Hi, under which circumstances could I get this err...
# ask-community
t
Hi, under which circumstances could I get this error:
State data is missing. Typically, this occurs when result persistence is disabled and the state has been retrieved from the API.
. Result persistence is indeed disabled, but I do not understand what/why "state" would be retrieved from the API. My flow returns the result of a run_deployment call (with an await).
n
hi @Ton Steijvers - would you be able to share your code? are you trying to access the result returned by the flow run triggered with
run_deployment
? it seems that would explain your getting that warning
t
Hi @Nate, yes I am using the results from
run_deployment
as follows:
Copy code
@flow
async def parallel_flow(org_ids):
    concurrency_limit = asyncio.Semophore(8)
    async def core_run(org_id: str):
        async with concurrency_limit:
            return await run_deployment(
                name="core_flow/us-east-k8s",
                parameters=dict(org_id=org_id)
            )

    results = await asyncio.gather( *[core_run(org_id) for org_id in org_ids] )
    return [(result.name, result.state_name) for result in results]
The "State data is missing" is not a warning, but an error caused by an exception. It makes the flow fail. How would the
run_deployment
be related to the "State data is missing" error, the way it is used in the code above?
n
hmm weird, i would expect that to work, since it seems you're not actually fetching the
state
data (where the actual
result
lives), but instead just the name and state_name of the
FlowRun
object returned by
run_deployment
- do you have the full trace here?
t
Don't have the full trace any more. We attempted a workaround, but that has other unwanted side-effects. I'll revert the workaround and try to get a full trace. Is a stack-trace up to the exception sufficient?
n
that would be helpful! whatever you can grab
j
hey, have we found anything on this?
n
what are you running into @Jons Cyriac?
j
Copy code
prefect.exceptions.MissingResult: State data is missing.
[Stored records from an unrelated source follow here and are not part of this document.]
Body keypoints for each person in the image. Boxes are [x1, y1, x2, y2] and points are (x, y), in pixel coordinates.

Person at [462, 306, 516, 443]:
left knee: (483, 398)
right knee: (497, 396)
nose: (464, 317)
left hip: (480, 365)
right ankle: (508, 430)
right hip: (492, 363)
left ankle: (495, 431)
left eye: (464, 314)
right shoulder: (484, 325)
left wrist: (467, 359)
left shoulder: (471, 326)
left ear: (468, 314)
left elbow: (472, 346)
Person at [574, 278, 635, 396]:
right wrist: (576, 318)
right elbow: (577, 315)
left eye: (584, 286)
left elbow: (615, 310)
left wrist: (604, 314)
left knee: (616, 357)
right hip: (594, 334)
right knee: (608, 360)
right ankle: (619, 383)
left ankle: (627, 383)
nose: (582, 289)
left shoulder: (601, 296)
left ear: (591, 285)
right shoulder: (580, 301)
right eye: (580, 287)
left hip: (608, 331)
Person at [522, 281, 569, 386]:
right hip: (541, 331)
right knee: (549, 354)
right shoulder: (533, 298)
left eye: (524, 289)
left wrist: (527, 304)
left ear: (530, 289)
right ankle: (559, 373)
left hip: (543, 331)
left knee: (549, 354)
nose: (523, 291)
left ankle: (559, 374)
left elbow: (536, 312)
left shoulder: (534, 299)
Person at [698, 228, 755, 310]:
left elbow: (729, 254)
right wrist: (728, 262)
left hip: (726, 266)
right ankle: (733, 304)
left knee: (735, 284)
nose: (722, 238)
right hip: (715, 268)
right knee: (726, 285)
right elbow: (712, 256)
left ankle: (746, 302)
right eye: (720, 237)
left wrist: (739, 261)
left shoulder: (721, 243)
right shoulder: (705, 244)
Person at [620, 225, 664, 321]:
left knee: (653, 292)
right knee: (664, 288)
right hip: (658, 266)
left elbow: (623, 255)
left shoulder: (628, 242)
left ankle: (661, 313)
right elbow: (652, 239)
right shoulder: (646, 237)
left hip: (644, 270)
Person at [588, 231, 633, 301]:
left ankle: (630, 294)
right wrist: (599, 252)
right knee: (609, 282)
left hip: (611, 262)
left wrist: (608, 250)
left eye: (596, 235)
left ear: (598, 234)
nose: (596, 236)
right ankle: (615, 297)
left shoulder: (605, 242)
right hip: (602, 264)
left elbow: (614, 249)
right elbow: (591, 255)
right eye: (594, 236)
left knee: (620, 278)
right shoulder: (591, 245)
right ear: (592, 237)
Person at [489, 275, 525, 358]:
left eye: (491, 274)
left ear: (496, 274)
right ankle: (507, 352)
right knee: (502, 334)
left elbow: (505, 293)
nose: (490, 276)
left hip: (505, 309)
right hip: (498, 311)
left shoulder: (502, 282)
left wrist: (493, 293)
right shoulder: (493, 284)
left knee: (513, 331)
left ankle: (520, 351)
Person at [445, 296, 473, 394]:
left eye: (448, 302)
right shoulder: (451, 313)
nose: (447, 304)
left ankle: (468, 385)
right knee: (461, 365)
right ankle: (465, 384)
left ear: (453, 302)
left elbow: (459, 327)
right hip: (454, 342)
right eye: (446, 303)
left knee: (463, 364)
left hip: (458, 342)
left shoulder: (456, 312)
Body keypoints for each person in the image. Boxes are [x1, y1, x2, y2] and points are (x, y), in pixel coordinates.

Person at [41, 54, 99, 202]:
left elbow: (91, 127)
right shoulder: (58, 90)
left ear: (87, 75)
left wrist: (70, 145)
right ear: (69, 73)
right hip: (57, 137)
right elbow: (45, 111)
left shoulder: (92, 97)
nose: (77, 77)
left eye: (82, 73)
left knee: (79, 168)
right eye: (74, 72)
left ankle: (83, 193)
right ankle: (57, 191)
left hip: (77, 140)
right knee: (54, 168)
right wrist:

Typically, this occurs when result persistence is disabled and the state has been retrieved from the API.
quite often.
Copy code
PREFECT_RESULTS_PERSIST_BY_DEFAULT: true
n
do you have a trace / example from when you get such an error?
j
Im not sure on how to get the trace. where do I get it from? This comes randomly on a flow that runs fine 99% of the time..
Untitled
n
thanks! would you be able to share how you're attempting to access the results?
j
for this specific scenario, the task returns a list, the flow calls another task with this list passed into it
Untitled
n
hmm: • does it make a difference at all if you say
persist_result=True
on your flow? (it shouldnt, just sanity checking) • where are you expecting these results to land? by default, it would be the prefect home directory where the flow is running
j
Will have to try if
persist_result=True
on the flow itself is gonna make a difference.. since this is intermittent, it'll take some time for that.. These flows are run in k8s infra, one pod takes care of on flow-run. The default works for us (home directory)
n
These flows are run in k8s infra, one pod takes care of on flow-run. The default works for us (home directory)
ok just to be clear, that result storage will get wiped out after the pod dies, so the result will be inaccessible after that point (bc its written to disk on the pod) so if you wanted to actually persist that over flow runs, you'd want some blob result storage like s3 / gcs
My flow returns the result of a run_deployment call (with an await).
like in OP's case, if you do
Copy code
flow_run = run_deployment(..) # kick off job on k8s that persists locally (wrt itself)
flow_run.state.result() # State data is missing for the caller, bc the results died with the pod
j
ok, but we dont want to persist these over flow runs.. should I be turning off PREFECT_RESULTS_PERSIST_BY_DEFAULT?
n
sorry, i might be misunderstanding - what specifically is throwing your
MissingResult
error? you can't get the result of a flow run via
run_deployment
(via the API) without persisting it to external storage
j
umm, I'm not calling
run_deployment
, im not trying to get the result of a flow run outside the run either. I think when a subsequent task is calling prefect server api to get result of the previous task, and when the api call is timing out, it throws this error. this is just an intuition.
n
umm, I'm not calling
run_deployment
ah, I thought you were because that's that OP was asking about in this thread when you said
hey, have we found anything on this?
if you're getting
Copy code
prefect.exceptions.MissingResult: State data is missing. Typically, this occurs when result persistence is disabled and the state has been retrieved from the API.
without trying to access results through the API, I'd be confused. can you try to isolate what line is throwing it in your code?